* Yönergeler:
#1 Lütfen Alaboğaz Zeytinyağı yazısına dayanarak şu soruları yanıtlayın:
(a) Alaboğaz Zeytinyağı hangi zeytinlerden üretiliyor?
(b) Ahmet Üçpınar, Tuzla'daki çiftliklerin bulunduğu bölgeyi hangi yıl satın almış?
(c) Boğaziçi ve Dörttepe'deki zeytin ağaçlarının beden boyları kaç metre arasındadır?
#2 Alaboğaz Zeytinyağı yazısında "Birinci Dünya Savaşı" sözlerinden "arasında olduğunu belirtti." sözlerine kadar uzanan kısmı aynen alıntılayın.
#3 Alaboğaz Zeytinyağı yazısını son cümlesinden sonrasıyla devam ettirin.

---------- Metinden Alıntı

Milas’tan doğan ödüllü marka: Alaboğaz Zeytinyağı

​​​​​​​            Aile Hekimi Dr. Çağlayan Üçpınar, bir süredir Milas’ta “Zeytinadam” olarak anılıyor. Yaklaşık bir yıl öncesinden başlayarak gerçekleşen bu süreç; onun Milas’a ve Türkiye’ye yeni bir zeytinyağı markası kazandırması ile örtüşüyor. Yörenin ünlü “Memecik” zeytinlerinden üretilen soğuk sıkım Alaboğaz Zeytinyağı, Zeytindostu Derneği’nin bu yıl 14’üncüsü düzenlenen Ulusal Naturel Sızma Zeytinyağı Kalite Ödülleri yarışmasında altın madalya aldı.  

Milas’tan doğan ödüllü marka: Alaboğaz Zeytinyağı

            Çağlayan Üçpınar, bu güzel gelişmeyi benimle paylaşınca, düşündüğüm görüşmeyi ve haberi hemen yapalım dedik. Gerçi “alabogaz.com” sitesinden de bilgi edinmek mümkün, ancak Üçpınar ailesinin 1. Dünya Savaşı sonrasına dek uzanan tarım sektöründeki geçmişini ve Dr. Çağlayan’ın “Zeytinadam”a, yani ziraatçiye dönüşmesi sürecini; “Alaboğaz’ın öyküsü”nü kendisinden öğrenmek daha keyifli.

Önce hayvancılık, sonra zeytin, pamuk, tütün…

            Birinci Dünya Savaşı sonrasında Üçpınar köyüne yerleşen Ahmet Üçpınar, 1927 yılında Asar denilen Tuzla’daki (şimdiki Boğaziçi mahallesindeki) çiftliklerinin bulunduğu bölgeyi satın almış ve bir Yahudi arkadaşının geniş arazilerinde celeplik yapmaya başlamış. 1000 büyükbaş hayvan ile yapılan hayvancılık faaliyeti, Yunanistan’a yapılan canlı hayvan ticaretiyle giderek büyümüş. 1930’lu yıllarda Çömlekçi köyünden, Varvil (şimdiki Dörttepe) köyüne kadarki orman arazisi imar edilmiş ve delice zeytinleri aşılanmış. Canlı hayvancılık bu bölgeye kaydırıldığı için deliceler, büyükbaş hayvanların uzanamayacağı yükseklikten aşılanmış. Çağlayan Üçpınar, bu nedenle gerek Boğaziçi, gerekse Dörttepe’deki zeytin ağaçlarının beden boylarının 2-3 metre arasında olduğunu belirtti.

--------------------
---------- Sağlanan Bilgiler

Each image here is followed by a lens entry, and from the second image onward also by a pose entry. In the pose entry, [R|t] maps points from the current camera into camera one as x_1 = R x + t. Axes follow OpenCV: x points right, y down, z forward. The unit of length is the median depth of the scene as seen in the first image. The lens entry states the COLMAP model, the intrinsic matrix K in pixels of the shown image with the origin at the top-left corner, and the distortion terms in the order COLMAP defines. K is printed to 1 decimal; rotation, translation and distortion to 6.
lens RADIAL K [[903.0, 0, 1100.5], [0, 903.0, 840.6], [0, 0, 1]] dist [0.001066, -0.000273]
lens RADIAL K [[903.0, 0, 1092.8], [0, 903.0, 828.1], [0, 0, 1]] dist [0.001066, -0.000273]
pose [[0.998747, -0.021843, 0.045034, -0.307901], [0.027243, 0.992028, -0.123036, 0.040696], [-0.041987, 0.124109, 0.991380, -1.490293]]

--------------------
---------- Sağlanan Bilgiler

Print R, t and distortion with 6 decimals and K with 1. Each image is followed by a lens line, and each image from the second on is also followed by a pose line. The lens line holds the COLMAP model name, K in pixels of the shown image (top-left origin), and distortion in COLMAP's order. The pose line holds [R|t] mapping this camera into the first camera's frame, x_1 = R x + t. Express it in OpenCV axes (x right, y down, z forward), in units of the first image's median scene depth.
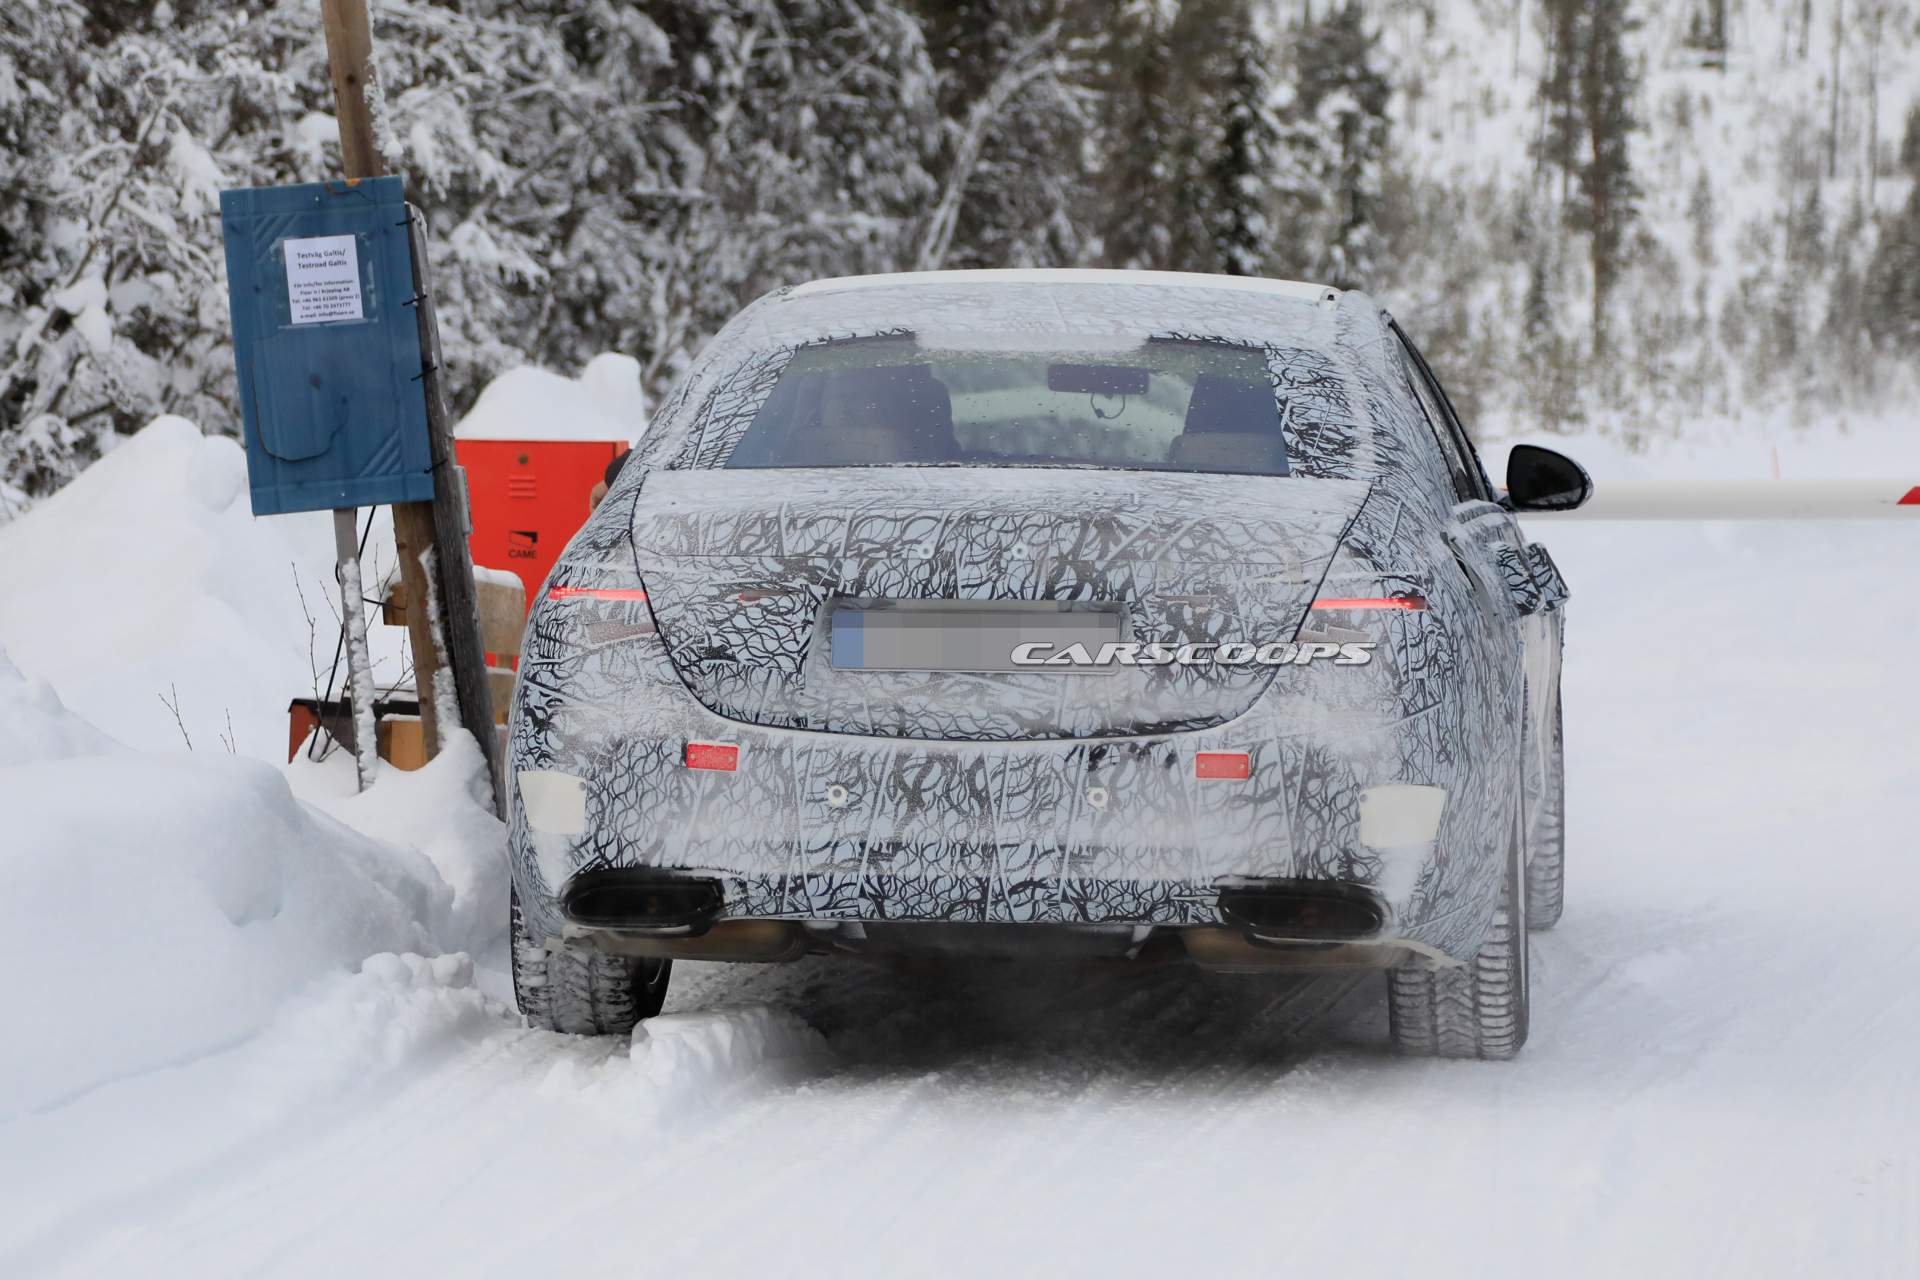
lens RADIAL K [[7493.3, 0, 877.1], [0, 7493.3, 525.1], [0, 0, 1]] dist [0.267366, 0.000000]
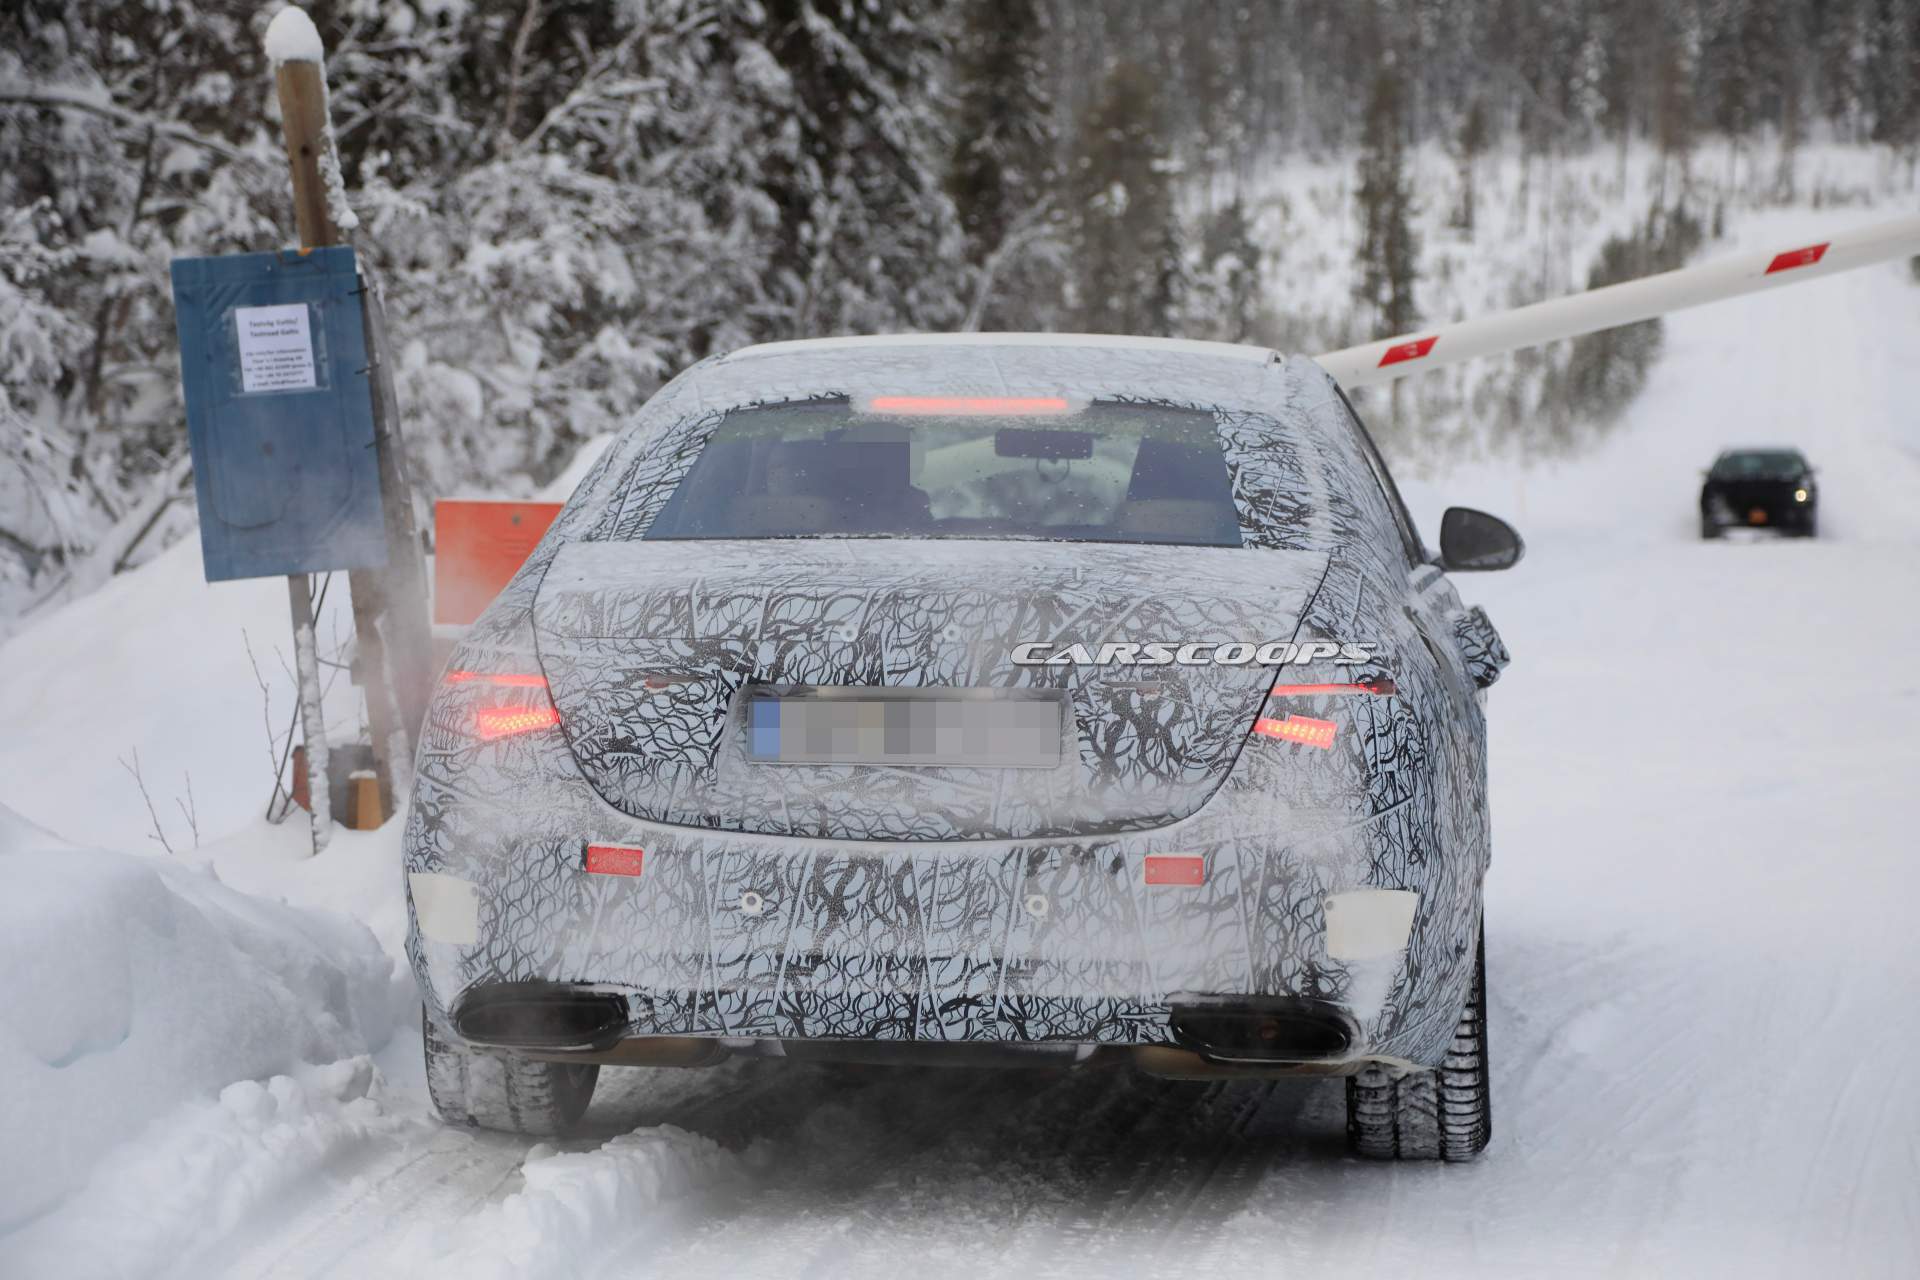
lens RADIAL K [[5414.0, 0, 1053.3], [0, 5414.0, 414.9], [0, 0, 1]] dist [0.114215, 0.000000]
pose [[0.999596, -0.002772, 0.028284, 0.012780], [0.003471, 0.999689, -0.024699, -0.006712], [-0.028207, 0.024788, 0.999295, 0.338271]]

--------------------

* Cevap Anahtarı:
#1
(a) Yörenin ünlü Memecik zeytinlerinden
(b) 1927
(c) 2-3 metre

#2
Birinci Dünya Savaşı sonrasında Üçpınar köyüne yerleşen Ahmet Üçpınar, 1927 yılında Asar denilen Tuzla’daki (şimdiki Boğaziçi mahallesindeki) çiftliklerinin bulunduğu bölgeyi satın almış ve bir Yahudi arkadaşının geniş arazilerinde celeplik yapmaya başlamış. 1000 büyükbaş hayvan ile yapılan hayvancılık faaliyeti, Yunanistan’a yapılan canlı hayvan ticaretiyle giderek büyümüş. 1930’lu yıllarda Çömlekçi köyünden, Varvil (şimdiki Dörttepe) köyüne kadarki orman arazisi imar edilmiş ve delice zeytinleri aşılanmış. Canlı hayvancılık bu bölgeye kaydırıldığı için deliceler, büyükbaş hayvanların uzanamayacağı yükseklikten aşılanmış. Çağlayan Üçpınar, bu nedenle gerek Boğaziçi, gerekse Dörttepe’deki zeytin ağaçlarının beden boylarının 2-3 metre arasında olduğunu belirtti.

#3
            İkinci Dünya Savaşı’nın başlamasıyla, Yunanistan’la canlı hayvan ticareti durmuş ve pamuk, zeytin tarımına başlanmış. Üçpınar, yöredeki tarımın ve zeytinyağı üretiminin özet tarihi diyebileceğimiz şu bilgileri aktardı:

            “1950’de Dörttepe köyünün içinde taş değirmen ve presli bir zeytinyağı fabrikası kuruldu. O günlerin koşullarında Slavia marka büyük, ağır devirli bir motor, geniş bir zeytin depolama alanı, odun ile ısıtılan sıcak su tankı, zeytin presi ve iki adet dinlenme havuzu ile bölgenin zeytinleri işlenirdi. Elektrik olmadığı için santrifüj kullanılmazdı. Babam ve amcamlar her kış, zeytin sezonunda çalıştırırlardı. Zeytinlerin küme denilen alanlara dökülerek sıkım sırasının gelmesini beklerken ezilip çürüdüğü zamanlardı. Zeytinler küreklerle taş değirmenin içine atılır, hamur haline gelen ürün, kovalarla kare şeklindeki keten çuvallara doldurulur, üst üste konularak preslenir, yağ ayrışsın diye kaynar su ile muamele edilirdi. Akan yağlı su bekleme havuzunda dinlenir, üste çıkan yağ ikinci bir havuza alınıp üstteki iyice ayrışmış olan yağ teneke taslarla bidonlara aktarılırdı. Kalan acı su az ötede akan dereye salınırdı. Bu karasu az da olsa ayrışmamış yağ içerdiği için derede zeytinyağı da birikirdi. Köyün yoksulları ellerinde maşrapalarla gelip, o yağı kovalara aktararak yiyecek yağlarını toplarlardı. O civarda bir zeytin işleme tesisinin varlığı, yüzlerce metre öteden duyulan kokudan, anlaşılırdı. Dere de simsiyah akardı…

Çeşitli maddi sebeplerle bu fabrika satılmış, zeytinliklerde hasat edilen zeytin daha çok TARİŞ'e götürülüp sıktırılıyordu.    

            20 Kasım 1953’te zeytinlikte kalp krizi nedeniyle hayata veda eden Ahmet Üçpınar’ın yerini alan 2. kuşak Üçpınarlar, tarım ve hayvancılık faaliyetlerine miras yoluyla bölünerek küçülen arazilerinde devam ettiler. Bu süreçte 3. kuşak Üçpınarlar ise öğrenim hayatlarına büyük şehirlerde devam ediyorlardı. 

Tarım mı, bilim ve teknoloji mi?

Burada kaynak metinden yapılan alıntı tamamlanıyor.